One might get the impression from recent news reports that Virginia’s two U.S. senators are worlds apart on how to address the national debt.
A Politico story last month quoted Sen. Mark Warner warning that “the issue of this national debt is a greater threat to our nation and our future than any terrorist action.” Last week, Sen. Tim Kaine told the same news service that “Trying to just land on the debt too quickly would really harm the economy.”
Kaine, in town for a visit Wednesday, told me the two Democrats in fact share common views and goals about how to put U.S. finances in order. Kaine said his comment doesn’t mean he’s not prepared to vote for more spending cuts as part of a comprehensive budget deal. Although he’s convinced growth is the “best anti-deficit strategy,” he has voted for new cuts and will again.
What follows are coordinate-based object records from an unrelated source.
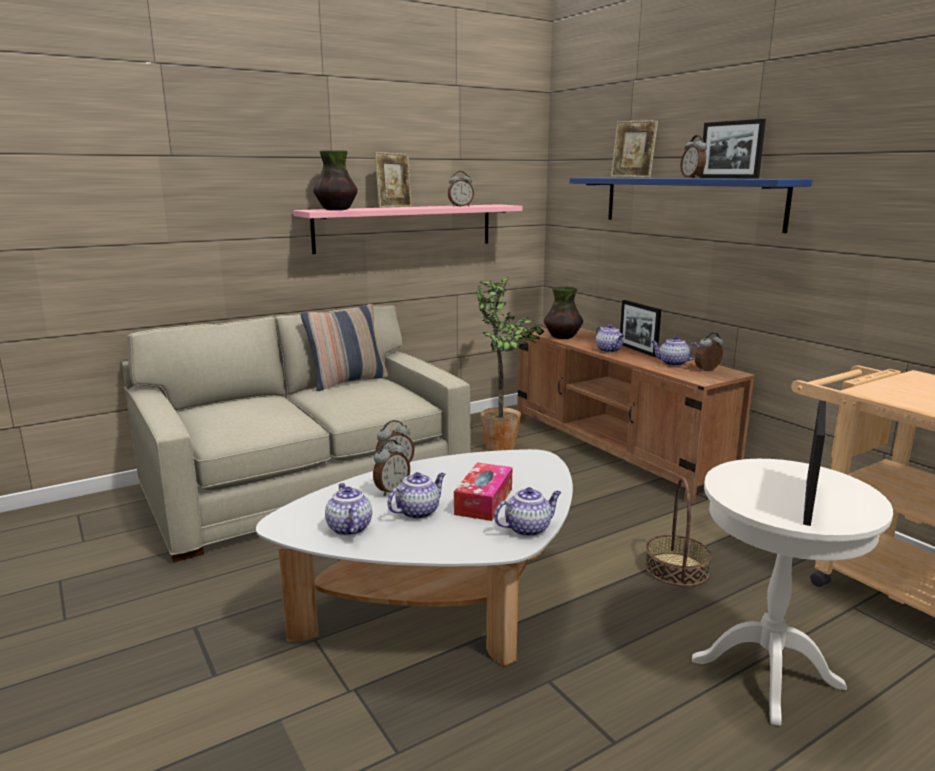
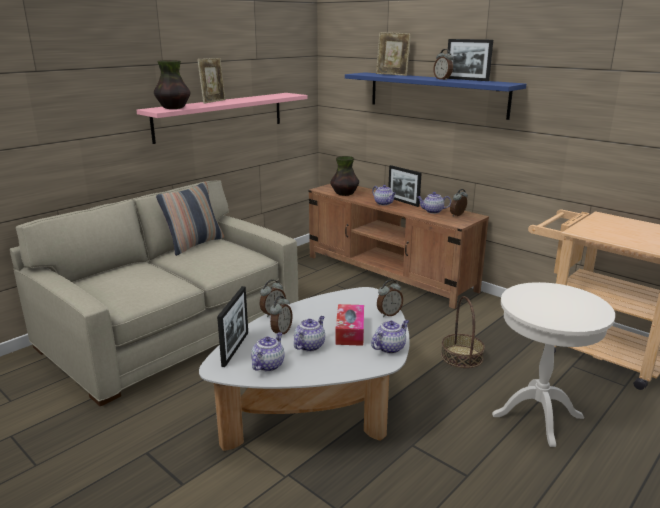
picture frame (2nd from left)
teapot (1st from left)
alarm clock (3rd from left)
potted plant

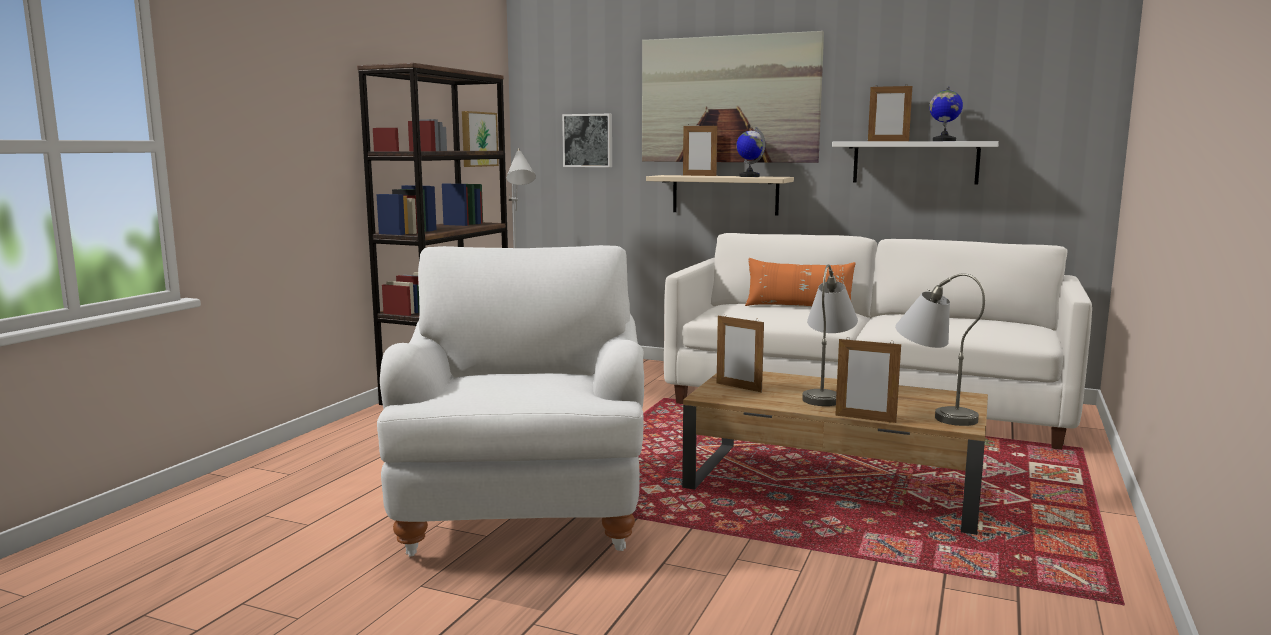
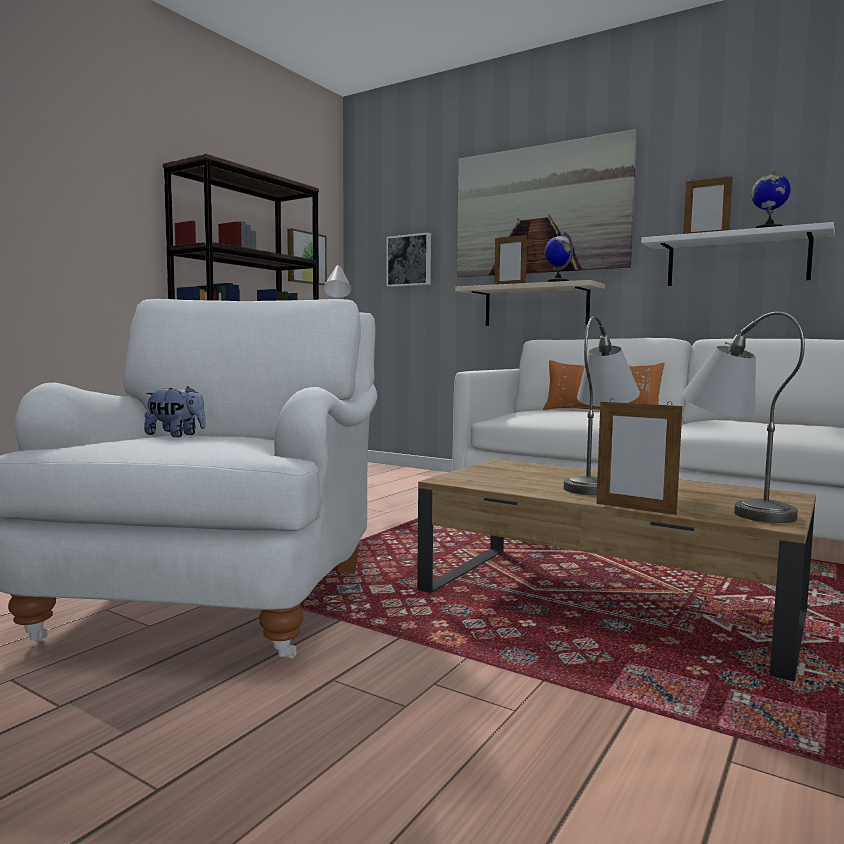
plush toy
picture frame (2nd from left in the first image)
And he said he agrees with Warner’s overall point, which was that “budgetary uncertainty is a massive threat to national security.”
As members of the Senate Budget Committee, Warner and Kaine both had a hand in shaping the chamber’s first budget in four years, one that includes targeted spending cuts, entitlement reform, new revenues from elimination of tax preferences and infrastructure investments.
“On that Senate budget, we were in lockstep,” Kaine said. “It was really fun to be on the budget committee together. Usually, they don’t put both [of a state’s] senators on a single committee.”
Of course, the real question facing Congress as it confronts another debt ceiling decision this summer is not whether two Democrats from the same state can agree, but whether enough members of the two political parties can do so. In his first few months in the U.S. Senate, Kaine is hopeful he is seeing baby steps toward a bipartisan and more responsible approach to budgeting.
Estimates that the deficit is already shrinking have helped to ease tensions. And Republican leaders’ decision to avoid a debt ceiling fight in January appears to signal a recognition that the harm to the nation’s bond rating and economy aren’t worth any political capital they might gain.
Is Kaine just being his usual optimistic self? Maybe a little. The real difference between him and Warner comes down to personality, not policy. Warner is famously impatient, a condition aggravated by the slow pace of progress in the U.S. Senate. He’s been banging his fists and head against the U.S. Capitol walls since he arrived. Kaine is incurably cheerful.
“I’m having a great time,” he said. “Knowing Mark so well and knowing his complaints, I could adjust my expectations. It’s an expertise job; it’s not an executive job.”
Kaine gives Warner credit for his work to “rebuild the tradition of working across the aisle” and has been quick to join in the effort.
The fruits of efforts by Warner and others are starting to ripen. Kaine believes gains are within reach on immigration reform as well as legislation that would allow states to tax Internet sales, an option Virginia strongly supports as part of its effort to generate more revenues for transportation projects.
His one big disappointment is the Senate’s failure to pass expanded background checks for gun purchases, but he remains committed to resurrecting the issue despite its long-shot status.
His primary focus, however, remains on money matters.
“The big game is trying to find a budget deal,” he said. “If you do it the right way, I just feel like we will send a signal of certainty into a private economy where there’s a lot of cash on the sidelines still waiting to be invested. ... Confidence means economic growth and economic growth means deficit reduction and jobs. That’s Moby Dick that we’re out there searching for.”